Desiree Jefferson of Ridgley helps unaccompanied youth transition from foster care and homelessness towards independence through her work as an AmeriCorps Case Manager with His Hope Ministries in Denton.

Jefferson also brings a unique perspective to the position. She was an 18-year-old living in foster care, pregnant with her third child, and homeless. Now Jefferson is a rising star to other 18 to 24-year-olds growing up as she did, helping them to weave their way to independence and adulthood.

Jefferson received help from His Hope Ministries during her rise to independence, which makes the work especially meaningful to her. Now she is completing AmeriCorps nonprofit leadership training before pursuing a bachelor’s degree in social work from Salisbury University this spring, all while working her full-time job and being a single mother to three young children.

Jefferson grew up in Lusby, Maryland, and attended public schools before moving to promised reduced living expenses in Cambridge as she transitioned out of foster care. She was working a low-wage job when she fell behind on car payments. After having her car repossessed and losing her housing, she sought shelter through His Hope Ministries.

His Hope Ministries Program Director Loge Knight introduced her to the program and helped Jefferson and her children move to Greensboro with rent and other assistance. At the end of 2019, Jefferson’s drive and determination paid off and His Hope Ministries Executive Director Lynn Keckler offered her a job. Her work taking care of other people, however, began at an early age.

She was watching her newborn sister at the age of 10 and largely in charge of a house full of other siblings before entering foster care at the age of 13. Jefferson says she was excited about the experience of foster care because she thought things would be better, which was true — a relative took foster care classes and took Jefferson in, where she experienced a family bond.

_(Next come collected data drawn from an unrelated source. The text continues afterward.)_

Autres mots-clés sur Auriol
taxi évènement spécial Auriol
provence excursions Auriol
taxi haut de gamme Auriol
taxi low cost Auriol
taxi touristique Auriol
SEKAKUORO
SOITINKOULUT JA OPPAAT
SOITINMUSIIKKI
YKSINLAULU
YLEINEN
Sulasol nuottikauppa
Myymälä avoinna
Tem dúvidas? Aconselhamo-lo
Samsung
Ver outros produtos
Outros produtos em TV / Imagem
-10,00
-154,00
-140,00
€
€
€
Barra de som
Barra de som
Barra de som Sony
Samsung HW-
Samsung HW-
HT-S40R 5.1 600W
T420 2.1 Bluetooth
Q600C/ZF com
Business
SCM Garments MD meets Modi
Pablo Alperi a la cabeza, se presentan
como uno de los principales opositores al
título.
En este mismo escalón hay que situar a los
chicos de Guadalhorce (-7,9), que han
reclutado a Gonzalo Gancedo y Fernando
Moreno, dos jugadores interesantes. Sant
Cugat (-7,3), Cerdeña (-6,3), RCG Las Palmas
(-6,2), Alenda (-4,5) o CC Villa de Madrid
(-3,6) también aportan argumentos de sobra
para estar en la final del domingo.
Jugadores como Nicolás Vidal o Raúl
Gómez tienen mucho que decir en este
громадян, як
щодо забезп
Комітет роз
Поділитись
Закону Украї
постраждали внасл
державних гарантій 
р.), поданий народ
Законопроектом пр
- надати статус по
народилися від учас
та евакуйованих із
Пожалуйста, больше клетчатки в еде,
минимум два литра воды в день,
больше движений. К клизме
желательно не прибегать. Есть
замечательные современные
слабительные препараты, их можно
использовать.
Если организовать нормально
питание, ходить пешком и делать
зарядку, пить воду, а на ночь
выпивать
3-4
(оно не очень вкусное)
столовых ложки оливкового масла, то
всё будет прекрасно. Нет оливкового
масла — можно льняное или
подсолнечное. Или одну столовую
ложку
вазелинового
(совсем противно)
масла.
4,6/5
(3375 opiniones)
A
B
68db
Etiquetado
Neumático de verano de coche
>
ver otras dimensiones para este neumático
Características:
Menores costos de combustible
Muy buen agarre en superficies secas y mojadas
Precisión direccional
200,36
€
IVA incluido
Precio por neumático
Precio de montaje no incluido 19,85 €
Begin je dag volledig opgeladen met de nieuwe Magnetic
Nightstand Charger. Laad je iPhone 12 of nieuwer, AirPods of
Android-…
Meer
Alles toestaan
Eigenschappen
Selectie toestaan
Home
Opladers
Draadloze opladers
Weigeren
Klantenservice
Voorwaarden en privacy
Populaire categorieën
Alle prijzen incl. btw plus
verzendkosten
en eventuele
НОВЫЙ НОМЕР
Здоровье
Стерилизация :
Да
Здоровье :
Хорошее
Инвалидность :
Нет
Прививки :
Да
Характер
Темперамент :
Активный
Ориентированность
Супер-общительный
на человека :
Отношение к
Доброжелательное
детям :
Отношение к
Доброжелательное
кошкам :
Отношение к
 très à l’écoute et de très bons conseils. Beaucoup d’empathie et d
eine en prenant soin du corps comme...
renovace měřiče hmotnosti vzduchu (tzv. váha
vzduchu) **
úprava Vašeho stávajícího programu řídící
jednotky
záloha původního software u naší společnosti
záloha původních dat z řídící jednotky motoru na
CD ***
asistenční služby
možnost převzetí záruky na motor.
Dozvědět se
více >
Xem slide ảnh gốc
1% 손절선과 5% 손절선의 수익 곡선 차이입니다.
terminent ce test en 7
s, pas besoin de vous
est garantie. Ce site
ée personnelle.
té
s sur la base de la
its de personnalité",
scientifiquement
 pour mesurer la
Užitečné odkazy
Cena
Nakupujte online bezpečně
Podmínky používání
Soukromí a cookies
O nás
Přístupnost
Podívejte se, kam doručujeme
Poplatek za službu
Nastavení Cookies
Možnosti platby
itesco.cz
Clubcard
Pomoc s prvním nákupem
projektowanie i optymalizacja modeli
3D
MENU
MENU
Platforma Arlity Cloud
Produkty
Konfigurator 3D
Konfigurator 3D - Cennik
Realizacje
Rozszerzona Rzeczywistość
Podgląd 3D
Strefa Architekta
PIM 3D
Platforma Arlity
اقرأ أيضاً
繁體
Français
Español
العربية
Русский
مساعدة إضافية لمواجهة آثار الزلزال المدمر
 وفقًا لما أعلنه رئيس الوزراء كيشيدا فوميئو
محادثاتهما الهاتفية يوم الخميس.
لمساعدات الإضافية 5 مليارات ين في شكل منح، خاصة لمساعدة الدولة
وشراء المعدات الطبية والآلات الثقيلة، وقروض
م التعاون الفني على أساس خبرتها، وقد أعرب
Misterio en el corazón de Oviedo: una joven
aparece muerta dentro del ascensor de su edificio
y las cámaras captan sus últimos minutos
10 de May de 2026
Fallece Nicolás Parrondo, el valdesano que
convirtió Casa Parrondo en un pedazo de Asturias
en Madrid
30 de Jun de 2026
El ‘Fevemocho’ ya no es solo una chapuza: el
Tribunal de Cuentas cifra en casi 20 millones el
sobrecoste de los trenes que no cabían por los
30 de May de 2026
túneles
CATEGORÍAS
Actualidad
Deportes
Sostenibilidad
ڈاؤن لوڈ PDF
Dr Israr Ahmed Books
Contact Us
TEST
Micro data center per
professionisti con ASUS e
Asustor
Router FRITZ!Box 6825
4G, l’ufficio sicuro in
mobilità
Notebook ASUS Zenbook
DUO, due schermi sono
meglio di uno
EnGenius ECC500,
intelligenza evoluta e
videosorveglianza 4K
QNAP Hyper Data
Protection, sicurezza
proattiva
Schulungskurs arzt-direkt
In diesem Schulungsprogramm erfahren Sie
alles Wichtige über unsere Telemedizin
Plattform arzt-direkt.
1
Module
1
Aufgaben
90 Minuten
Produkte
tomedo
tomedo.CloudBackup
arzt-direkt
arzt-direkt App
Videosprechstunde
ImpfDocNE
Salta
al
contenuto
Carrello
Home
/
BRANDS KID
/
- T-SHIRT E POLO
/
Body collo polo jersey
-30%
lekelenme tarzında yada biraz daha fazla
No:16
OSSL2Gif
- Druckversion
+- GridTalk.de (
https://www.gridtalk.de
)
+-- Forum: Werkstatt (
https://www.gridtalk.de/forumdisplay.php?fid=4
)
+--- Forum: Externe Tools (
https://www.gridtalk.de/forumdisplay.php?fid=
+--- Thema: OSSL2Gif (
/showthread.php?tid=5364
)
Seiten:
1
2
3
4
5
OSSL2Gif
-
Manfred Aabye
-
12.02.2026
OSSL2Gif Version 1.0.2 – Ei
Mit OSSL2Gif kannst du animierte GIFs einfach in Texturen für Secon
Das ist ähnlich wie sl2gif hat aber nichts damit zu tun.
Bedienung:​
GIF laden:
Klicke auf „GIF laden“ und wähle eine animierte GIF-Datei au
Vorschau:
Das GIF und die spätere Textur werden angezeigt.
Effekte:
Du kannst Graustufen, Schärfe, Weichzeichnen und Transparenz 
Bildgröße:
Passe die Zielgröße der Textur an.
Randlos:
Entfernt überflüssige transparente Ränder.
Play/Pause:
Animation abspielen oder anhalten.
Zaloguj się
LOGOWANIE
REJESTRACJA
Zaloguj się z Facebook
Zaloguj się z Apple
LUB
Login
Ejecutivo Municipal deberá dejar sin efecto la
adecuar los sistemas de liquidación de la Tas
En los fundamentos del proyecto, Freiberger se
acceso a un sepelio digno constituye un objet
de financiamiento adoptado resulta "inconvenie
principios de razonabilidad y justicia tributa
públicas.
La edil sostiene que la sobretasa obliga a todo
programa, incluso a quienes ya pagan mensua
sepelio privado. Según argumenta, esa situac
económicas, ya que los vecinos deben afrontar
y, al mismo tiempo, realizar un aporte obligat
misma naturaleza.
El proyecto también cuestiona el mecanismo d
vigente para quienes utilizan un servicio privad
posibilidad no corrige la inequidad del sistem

“I want others to learn from my spirit and strength to not be scared and to never think your background is who you are,” says Jefferson. “You can come from something horrible and turn it into something great.

“People need to know you can be homeless and start as nothing,” she says, “and become something very special in the community.”

Jefferson says the most rewarding part of her job is helping herself be a better person, as well as helping others.

“I can never fix the childhood trauma I went through, but I can help it matter in a positive way through my work with people going through what I did.”